When the report is rendered it will have a different look.
5.12.2 Report File Types
You can render your report as other file types besides html. This might be useful if a collaborator wants a PDF of your report. To do so click on the arrow next to knit button and select a different type. Here you can see that PDF and Word are other options. This will change the YAML code and may add more output information.
5.13 Keyboard Shortcuts
If you like to work with keyboard shortcuts instead of pointing and clicking, you might also want to check out this link.
5.13.1 Table of Contents
Sometimes if your report is very long, it can help to add a table of contents.
This can be done by adding toc: true
and toc_float: true
to the YAML underneath the html_document:
code. The spacing is very important with this! The toc_float: true
makes the table of contents on the side as opposed to just the top.
5.13.2 Code Folding
Earlier we talked about hiding code but discussed that usually you want to share the code if possible. Code folding is really great option for this issue! It allows you to create a clean report with a button for people to click to see the code within the code chunk that resulted in the various outputs of the report.

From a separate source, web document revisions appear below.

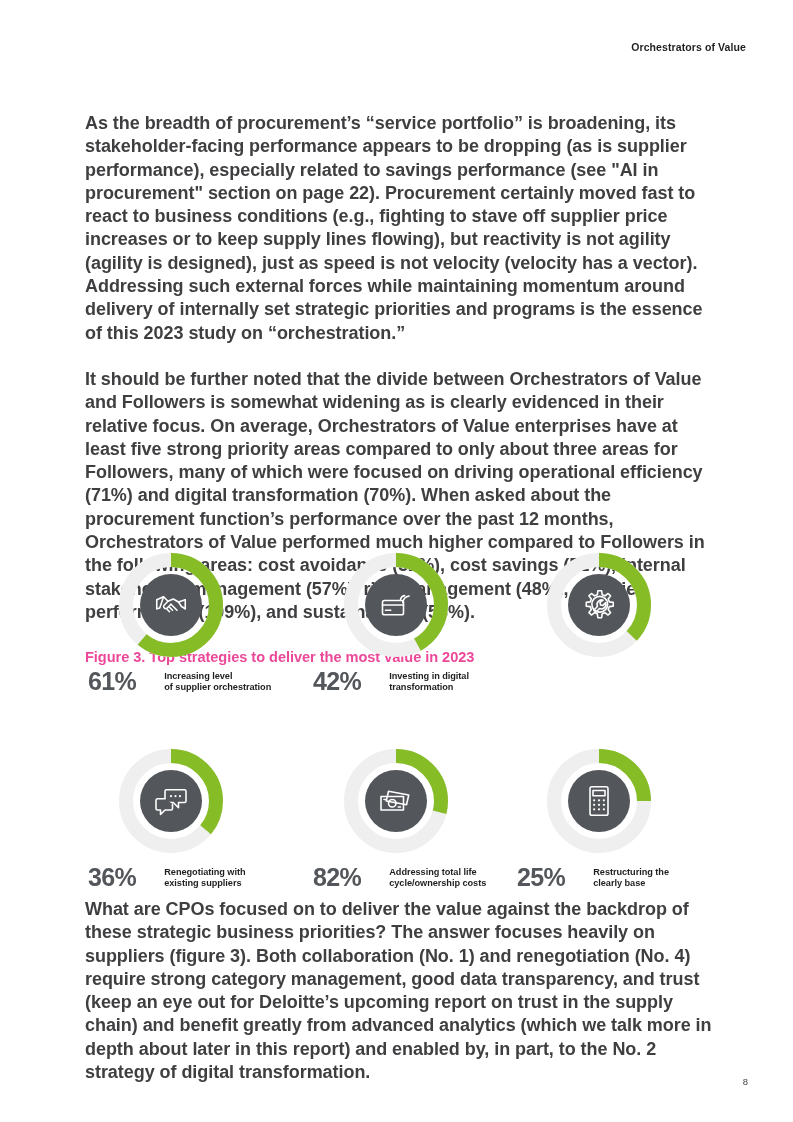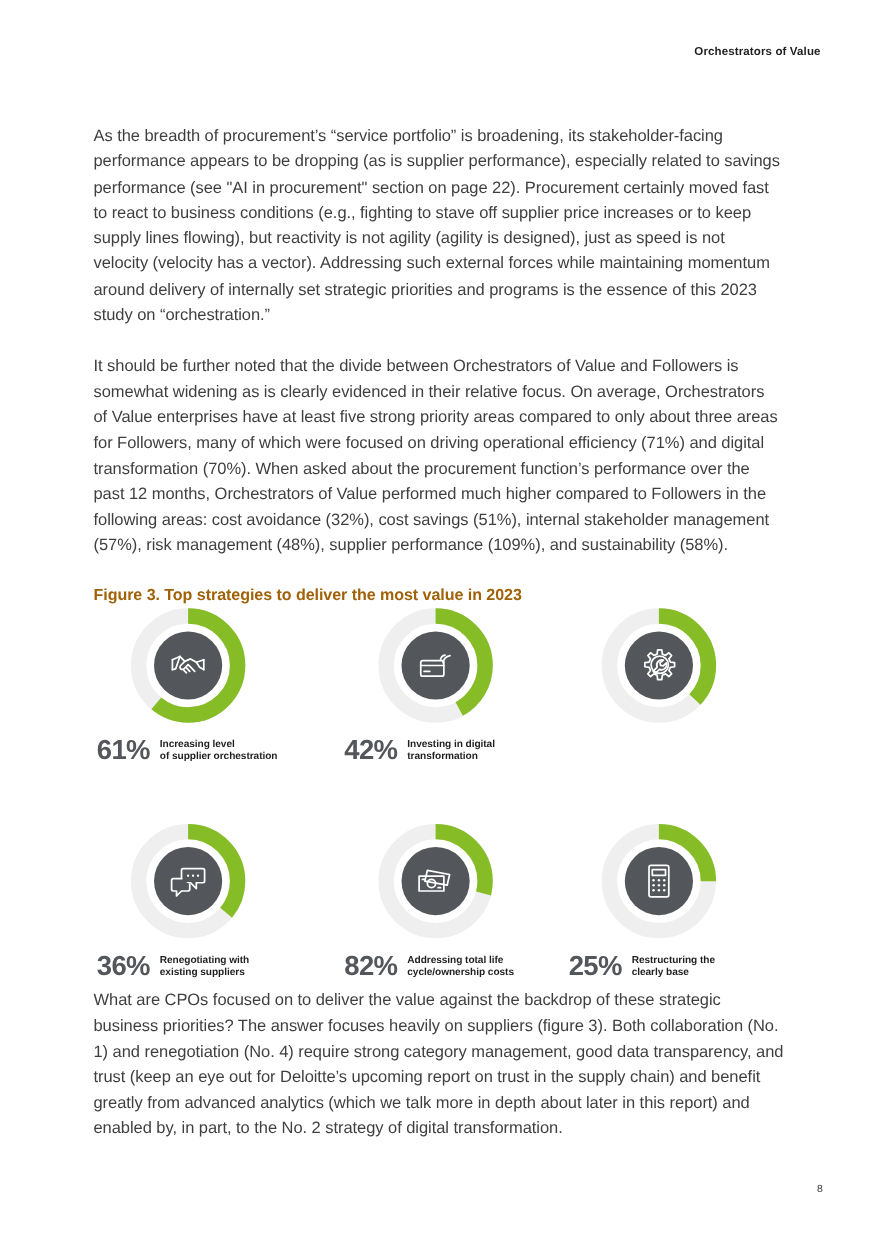--- a/index.html
+++ b/index.html
@@ -37,33 +37,33 @@
   
   .content {
     position: absolute;
     left: 85px;
     top: 112px;
     width: 625px;
   }
 
   p.body-par {
     margin: 0 0 23px 0;
-    font-size: 15px;
+    font-size: 18px;
     line-height: 23.3px;
     color: #3f3f41;
-    font-weight: 400;
+    font-weight: 700;
     letter-spacing: -0.05px;
   }
 
   .figure-title {
     margin: 5px 0 0 0;
     font-size: 14.6px;
     line-height: 20px;
     font-weight: bold;
-    color: #a16207;
+    color: #ec4899;
     letter-spacing: -0.05px;
   }
 
   
   .figure {
     position: absolute;
     left: 85px;
     top: 552px;
     width: 625px;
   }
@@ -107,23 +107,24 @@
     pointer-events: none;
   }
   .donut-icon svg {
     width: 36px;
     height: 36px;
     display: block;
   }
 
   .donut-label {
     display: flex;
-    align-items: flex-end;
+    align-items: center;
     margin-top: 11px;
     padding-left: 3px;
+    gap: 19px;
   }
   .donut-cell.c2 .donut-label { padding-left: 20px; }
   .donut-cell.c3 .donut-label { padding-left: 16px; }
 
   .donut-pct {
     font-size: 25px;
     font-weight: bold;
     color: #53565A;
     line-height: 24px;
     letter-spacing: -0.6px;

To do this you can add code_folding: 'hide'
to cause your code to be “folded”.
This means that there will be a button that people can click on to see the code (or hide it afterwards).
Cold Folding is a great option for reproducibility, because it makes your report easy to read, but also shares your code!
5.13.3 Code Download
You can allow others to download your code by adding code_download: true
. The code button the top right will allow them to download the R Markdown file.
Be careful about allowing this if you use code that works with data with PHI. Just make sure that no PHI would be described in the R Markdown file itself as opposed to the rendered report.
5.13.4 Automatic Date
Using date: "2024-09-11"
in the YAML will keep the date up-to-date as you write more code. It will display the date that the report was last rendered.
This trick is great for reproducibility because it ensures that the date on the report is correct for when the report was last rendered. This helps those who read the report to get a sense of how active development is on the project.
5.14 Conclusion
In summary, R Markdown files can help you to create nice looking reports that help others to understand not only what code you used, but also what the results of your code were.
- Code is written in gray sections called chunks that have play buttons that allow you to preview the code
- The Knit button allows you to render the full report and test that all of the needed code is in the file
- Using the Knit button does not rely on anything in the environment, all objects needed or any data that needs to be imported must be done within the R Markdown file code
- New chunks can be added using the new code chunk button which looks like a green square with a “C” in it at the top of the R Markdown editor
- Chunks can be set up to hide the code, or the output, or hide both, or hide neither (the default)
- The gear button on each chunk can be used to set the output for a given chunk
- The play previous button to the left of the play button will run the code for all previous chunks
- To make sure that you are not relying on code that was just run in the console or run by playing a chunk, it is advisable to clean the environment with the broom button from time to time
- hashtags are used to create headers, the fewer the hashtags the larger the header
- Asterisk around text creates bold or italic font
- There are additional features to make your R Markdown report showcase your code and the output of your code in more readable ways, including adding a table of contents or folding code, so that readers can click to see the code that created a particular output. This is a really great option for reproducibility because it creates easy to read reports but also shares your code!